What to do: Give back exactly the lines of the data below, starting with the line that has "thumb tip: (94, 489)" and going on through the line that has "middle pip: (1117, 46)".

Exercise inputs:
----
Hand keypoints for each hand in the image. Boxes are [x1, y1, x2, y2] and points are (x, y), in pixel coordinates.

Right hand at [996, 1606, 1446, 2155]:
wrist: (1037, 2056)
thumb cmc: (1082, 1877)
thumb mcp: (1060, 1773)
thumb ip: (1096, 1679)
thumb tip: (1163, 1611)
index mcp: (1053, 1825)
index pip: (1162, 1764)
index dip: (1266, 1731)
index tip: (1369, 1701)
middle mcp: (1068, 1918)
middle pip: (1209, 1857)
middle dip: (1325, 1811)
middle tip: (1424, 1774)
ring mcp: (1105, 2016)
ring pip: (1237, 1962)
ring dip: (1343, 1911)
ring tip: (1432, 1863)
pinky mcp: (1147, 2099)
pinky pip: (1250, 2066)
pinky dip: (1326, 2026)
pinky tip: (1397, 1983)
----
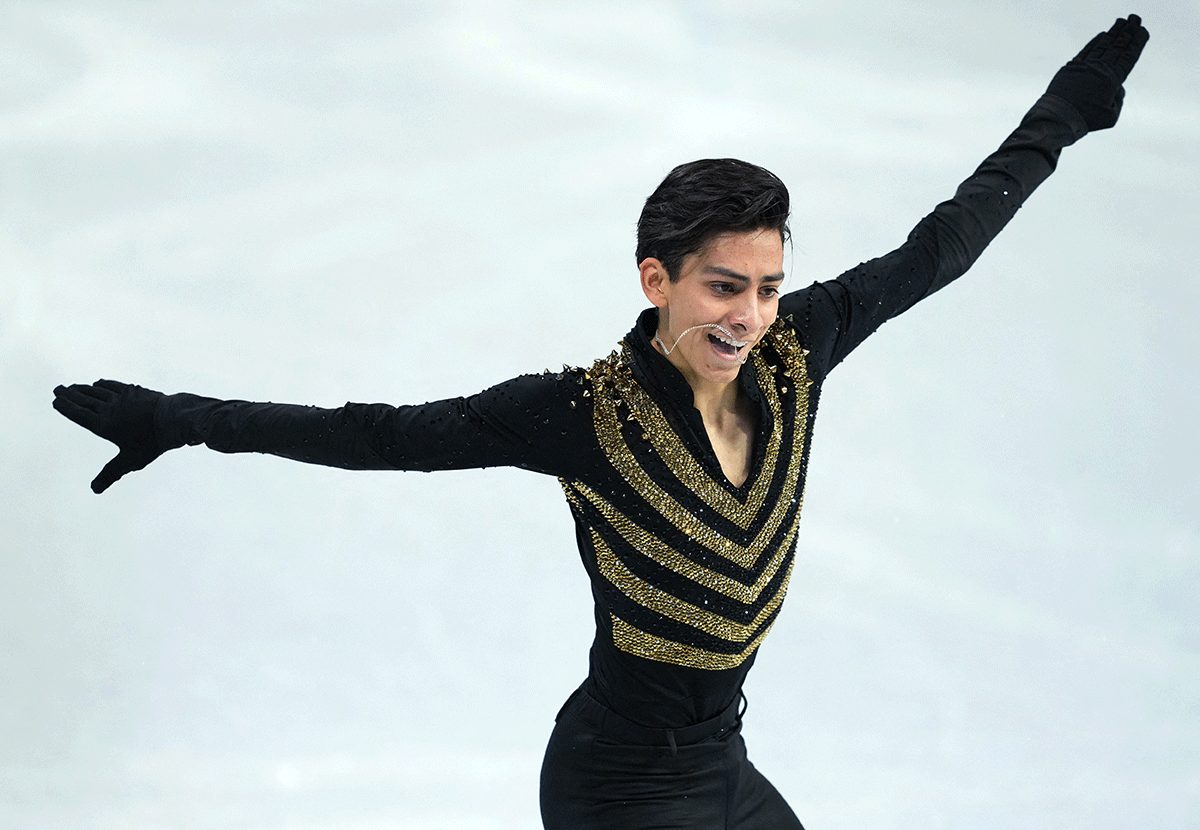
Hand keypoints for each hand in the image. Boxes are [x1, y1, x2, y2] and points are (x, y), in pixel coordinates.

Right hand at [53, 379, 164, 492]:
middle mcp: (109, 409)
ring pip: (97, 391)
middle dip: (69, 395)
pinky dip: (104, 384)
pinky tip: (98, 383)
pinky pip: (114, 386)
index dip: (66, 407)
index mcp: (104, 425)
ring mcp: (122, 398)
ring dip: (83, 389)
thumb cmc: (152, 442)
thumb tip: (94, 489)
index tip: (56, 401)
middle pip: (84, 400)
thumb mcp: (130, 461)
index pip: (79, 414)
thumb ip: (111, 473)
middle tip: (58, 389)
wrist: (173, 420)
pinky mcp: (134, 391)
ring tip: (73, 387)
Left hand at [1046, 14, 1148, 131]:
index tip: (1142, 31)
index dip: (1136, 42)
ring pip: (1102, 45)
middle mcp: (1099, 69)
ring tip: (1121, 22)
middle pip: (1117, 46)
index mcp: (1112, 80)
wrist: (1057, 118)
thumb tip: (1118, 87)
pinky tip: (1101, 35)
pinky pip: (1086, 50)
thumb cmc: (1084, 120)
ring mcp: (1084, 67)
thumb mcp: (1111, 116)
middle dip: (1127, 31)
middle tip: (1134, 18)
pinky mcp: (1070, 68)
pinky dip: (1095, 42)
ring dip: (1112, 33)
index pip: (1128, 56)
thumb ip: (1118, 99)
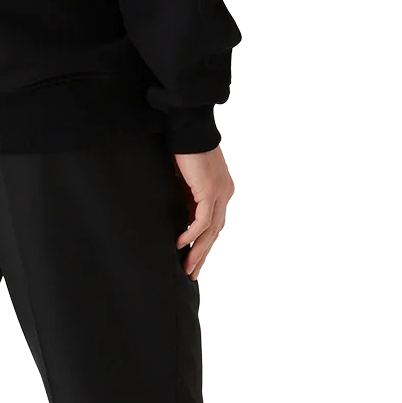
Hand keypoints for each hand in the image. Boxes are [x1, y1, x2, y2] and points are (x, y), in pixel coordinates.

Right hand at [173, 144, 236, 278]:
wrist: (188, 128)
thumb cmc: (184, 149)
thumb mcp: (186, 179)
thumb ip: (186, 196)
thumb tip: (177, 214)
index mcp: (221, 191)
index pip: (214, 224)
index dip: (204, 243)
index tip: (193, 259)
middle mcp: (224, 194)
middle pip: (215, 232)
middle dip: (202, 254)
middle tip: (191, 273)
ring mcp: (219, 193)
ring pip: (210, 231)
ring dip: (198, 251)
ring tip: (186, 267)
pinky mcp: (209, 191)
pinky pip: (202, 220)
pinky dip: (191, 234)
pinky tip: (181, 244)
----
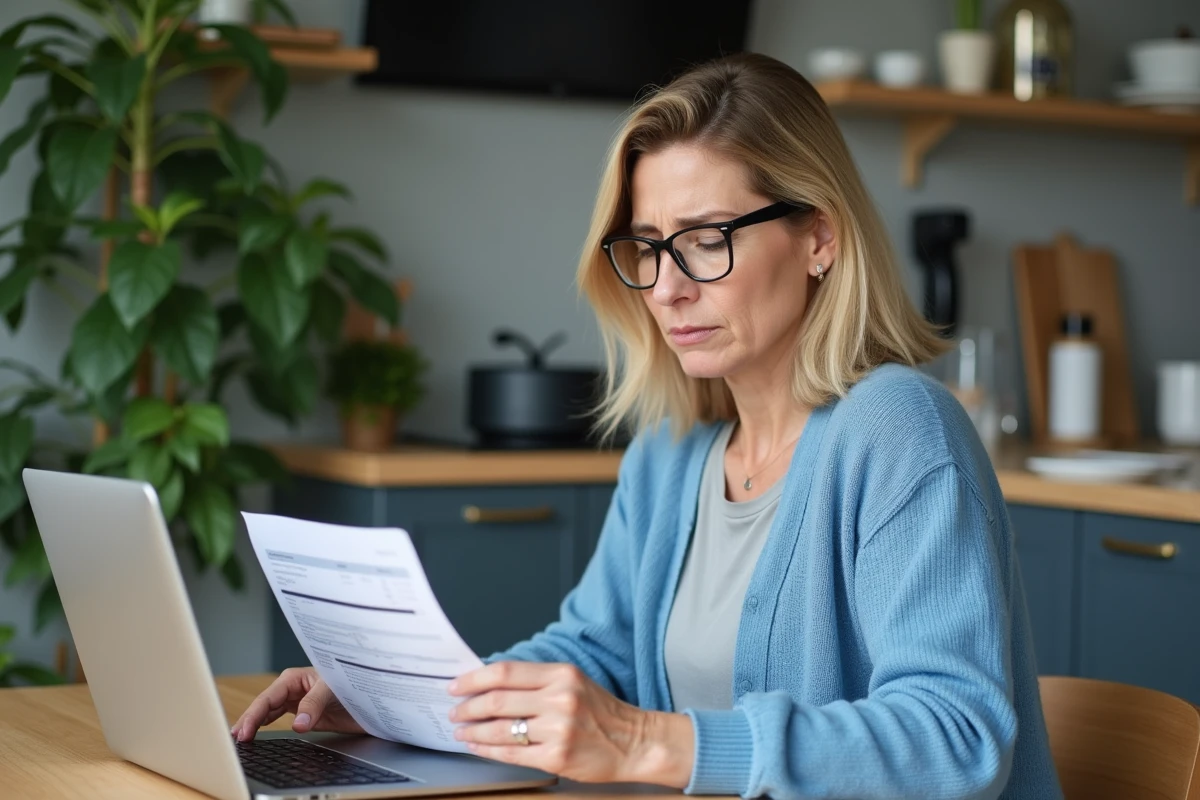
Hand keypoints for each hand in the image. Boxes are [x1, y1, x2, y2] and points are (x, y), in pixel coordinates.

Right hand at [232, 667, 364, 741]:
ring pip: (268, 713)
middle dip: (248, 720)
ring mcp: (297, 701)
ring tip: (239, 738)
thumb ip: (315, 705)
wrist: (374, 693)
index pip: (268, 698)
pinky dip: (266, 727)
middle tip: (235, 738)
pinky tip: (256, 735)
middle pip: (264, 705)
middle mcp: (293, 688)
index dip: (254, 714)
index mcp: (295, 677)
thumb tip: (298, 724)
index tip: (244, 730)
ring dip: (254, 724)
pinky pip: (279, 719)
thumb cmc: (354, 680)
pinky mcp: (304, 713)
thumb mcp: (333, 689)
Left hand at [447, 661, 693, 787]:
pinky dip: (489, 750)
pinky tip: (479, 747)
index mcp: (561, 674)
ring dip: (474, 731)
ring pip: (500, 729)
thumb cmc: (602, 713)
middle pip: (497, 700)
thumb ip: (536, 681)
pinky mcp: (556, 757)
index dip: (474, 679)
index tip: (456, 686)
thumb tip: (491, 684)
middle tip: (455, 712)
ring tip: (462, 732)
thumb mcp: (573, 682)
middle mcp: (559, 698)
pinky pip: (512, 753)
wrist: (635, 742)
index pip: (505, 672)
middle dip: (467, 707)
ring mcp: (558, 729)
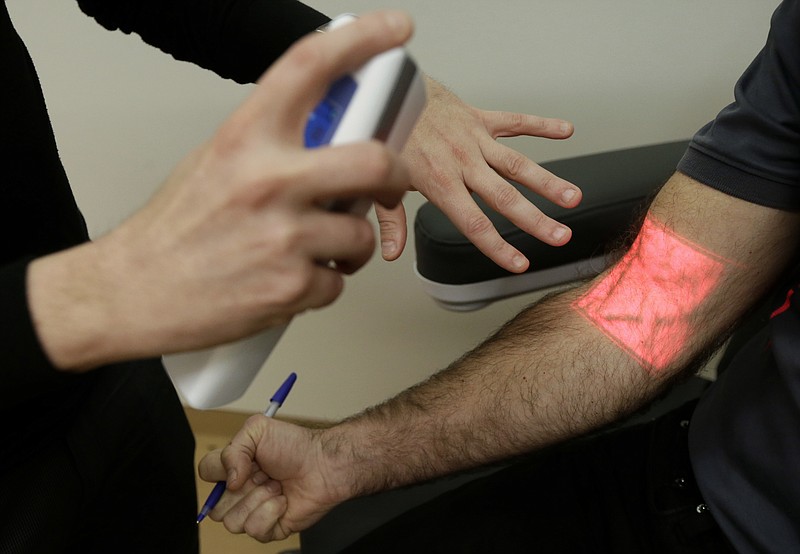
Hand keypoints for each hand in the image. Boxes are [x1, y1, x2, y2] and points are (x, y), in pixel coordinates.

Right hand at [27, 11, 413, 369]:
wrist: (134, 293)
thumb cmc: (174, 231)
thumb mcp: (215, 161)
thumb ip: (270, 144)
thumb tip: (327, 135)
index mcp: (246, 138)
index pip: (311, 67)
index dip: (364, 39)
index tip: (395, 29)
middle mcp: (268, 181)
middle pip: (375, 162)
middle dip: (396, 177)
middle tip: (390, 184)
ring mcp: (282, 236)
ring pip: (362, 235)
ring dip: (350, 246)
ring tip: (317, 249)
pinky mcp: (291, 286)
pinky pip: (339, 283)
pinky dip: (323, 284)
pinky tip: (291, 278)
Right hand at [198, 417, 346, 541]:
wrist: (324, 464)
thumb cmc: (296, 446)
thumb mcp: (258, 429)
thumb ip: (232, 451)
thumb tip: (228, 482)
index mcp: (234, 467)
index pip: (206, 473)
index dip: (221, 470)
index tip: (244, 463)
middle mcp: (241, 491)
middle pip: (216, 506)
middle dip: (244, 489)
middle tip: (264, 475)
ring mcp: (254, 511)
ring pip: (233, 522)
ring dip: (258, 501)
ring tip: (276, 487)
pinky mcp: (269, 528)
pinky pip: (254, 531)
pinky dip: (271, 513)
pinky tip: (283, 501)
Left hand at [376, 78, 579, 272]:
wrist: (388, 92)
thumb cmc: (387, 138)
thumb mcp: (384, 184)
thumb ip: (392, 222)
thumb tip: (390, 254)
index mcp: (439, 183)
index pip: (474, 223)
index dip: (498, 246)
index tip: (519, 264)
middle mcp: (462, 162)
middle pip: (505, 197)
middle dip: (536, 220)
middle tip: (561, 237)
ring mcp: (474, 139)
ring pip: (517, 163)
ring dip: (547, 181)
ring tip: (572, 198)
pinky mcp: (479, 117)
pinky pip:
----
Response to the exercise:
thumb tip: (94, 489)
index tip: (56, 401)
middle pip: (84, 400)
thumb mcp: (130, 461)
index pip: (79, 414)
thumb ip: (111, 473)
middle tip: (58, 389)
wrist: (173, 420)
pinky mcp: (134, 391)
ring tip: (73, 387)
Left hand at [1046, 14, 1148, 131]:
index tip: (1142, 31)
index dip: (1136, 42)
ring pip: (1102, 45)
middle mcp: (1099, 69)
ring tip: (1121, 22)
middle pip: (1117, 46)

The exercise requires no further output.